→ **Parts of the exercise**
1. In the Guyana oil article, rewrite the paragraph starting "The force behind this result?" as a short bulleted list that keeps its main facts.
2. According to the Guyana oil article, how much did the global economy shrink in 2020?

→ **Source passage**
Content starts
Amid a global downturn in 2020, Guyana boasted record economic growth of over 43 percent, as it became the world’s newest oil exporter. The exploration of recent discoveries will unlock more oil riches yet for the small South American nation.
In a nutshell
- Guyana’s economy soared despite the pandemic crisis
- Oil discoveries have opened a new path to growth
- Regulatory and political challenges still loom
There is an alternative universe sitting on the northeast shoulder of South America. As the global economy shrank 3.3 percent in 2020, with nearly every country dipping into negative territory, Guyana recorded economic growth of more than 43 percent.
The force behind this result? Oil. Although the COVID-19 crisis forced many oil producers to scale down on their production, Guyana joined the club of oil exporters in 2020, shipping its high-quality crude to global markets. That came more than 70 years after the country’s earliest exploration attempts, and after the development, in record time, of its very first discovery in 2015: the ExxonMobil-operated Liza field, among the world’s biggest discoveries of the past decade.
While oil companies are still cautious about their capital spending, Guyana is expected to see a busy 2021, with companies such as American Hess allocating most of their budget for this year to the South American country thanks to attractive project economics. Guyana, the world’s newest oil-producing nation, is also expected to be among the significant contributors to non-Organization of Petroleum Exporting Countries (OPEC) oil supply growth, at least for the next five years.
Guyana joined the club of oil exporters in 2020, shipping its high-quality crude to global markets.
Content ends
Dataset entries
Content starts
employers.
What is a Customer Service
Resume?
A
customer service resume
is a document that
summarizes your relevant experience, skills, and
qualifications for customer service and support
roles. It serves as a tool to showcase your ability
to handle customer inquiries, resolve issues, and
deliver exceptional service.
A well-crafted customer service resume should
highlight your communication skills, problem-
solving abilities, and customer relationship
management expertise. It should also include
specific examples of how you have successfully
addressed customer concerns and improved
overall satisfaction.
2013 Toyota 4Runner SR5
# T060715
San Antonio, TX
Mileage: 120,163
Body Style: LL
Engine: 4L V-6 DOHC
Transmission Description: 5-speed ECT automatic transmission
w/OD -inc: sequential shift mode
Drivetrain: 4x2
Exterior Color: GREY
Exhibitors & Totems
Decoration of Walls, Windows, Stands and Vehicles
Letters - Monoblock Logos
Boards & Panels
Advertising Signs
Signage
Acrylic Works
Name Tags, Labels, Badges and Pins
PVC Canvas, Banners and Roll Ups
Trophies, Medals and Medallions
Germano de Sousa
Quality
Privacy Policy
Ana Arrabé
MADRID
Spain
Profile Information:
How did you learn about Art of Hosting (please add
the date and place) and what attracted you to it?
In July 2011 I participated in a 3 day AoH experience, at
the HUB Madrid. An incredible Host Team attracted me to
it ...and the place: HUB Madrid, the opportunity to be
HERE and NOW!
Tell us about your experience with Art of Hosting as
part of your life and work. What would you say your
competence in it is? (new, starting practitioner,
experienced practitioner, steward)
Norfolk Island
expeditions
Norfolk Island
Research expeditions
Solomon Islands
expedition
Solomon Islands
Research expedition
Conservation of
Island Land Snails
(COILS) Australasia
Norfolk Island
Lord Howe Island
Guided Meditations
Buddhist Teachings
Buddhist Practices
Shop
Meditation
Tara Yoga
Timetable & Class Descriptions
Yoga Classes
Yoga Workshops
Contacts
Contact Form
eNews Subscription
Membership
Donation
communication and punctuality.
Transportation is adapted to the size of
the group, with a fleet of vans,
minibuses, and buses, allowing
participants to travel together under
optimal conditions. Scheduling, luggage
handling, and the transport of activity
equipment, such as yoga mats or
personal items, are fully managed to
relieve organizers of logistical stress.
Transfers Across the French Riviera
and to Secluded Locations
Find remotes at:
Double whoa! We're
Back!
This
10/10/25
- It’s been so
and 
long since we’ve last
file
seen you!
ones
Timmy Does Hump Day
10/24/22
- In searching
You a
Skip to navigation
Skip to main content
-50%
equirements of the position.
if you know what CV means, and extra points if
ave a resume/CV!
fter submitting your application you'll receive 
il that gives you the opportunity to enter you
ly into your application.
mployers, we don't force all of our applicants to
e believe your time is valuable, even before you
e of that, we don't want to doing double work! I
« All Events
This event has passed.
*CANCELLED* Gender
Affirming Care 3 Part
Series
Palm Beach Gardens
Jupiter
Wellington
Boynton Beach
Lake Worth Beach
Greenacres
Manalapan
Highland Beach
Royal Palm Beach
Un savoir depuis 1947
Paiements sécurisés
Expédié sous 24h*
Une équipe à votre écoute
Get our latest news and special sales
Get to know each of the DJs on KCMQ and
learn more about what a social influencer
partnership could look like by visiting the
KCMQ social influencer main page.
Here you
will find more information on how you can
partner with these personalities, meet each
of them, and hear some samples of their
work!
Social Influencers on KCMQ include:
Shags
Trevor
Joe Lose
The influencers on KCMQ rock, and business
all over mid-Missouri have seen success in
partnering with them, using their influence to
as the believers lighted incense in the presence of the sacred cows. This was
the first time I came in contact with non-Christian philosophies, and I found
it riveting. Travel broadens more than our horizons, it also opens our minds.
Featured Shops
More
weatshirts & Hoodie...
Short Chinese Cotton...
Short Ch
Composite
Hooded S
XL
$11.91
Content ends
→ **Answers below**
1.
- Oil drove Guyana's growth.
- The COVID-19 crisis made many oil producers cut output, but Guyana became an oil exporter in 2020 and shipped its high-quality crude to global markets.
- This came more than 70 years after the country's earliest exploration attempts.
- It followed the record-time development of Guyana's first discovery, made in 2015: the ExxonMobil-operated Liza field, one of the world's biggest discoveries of the past decade.

2. 3.3 percent.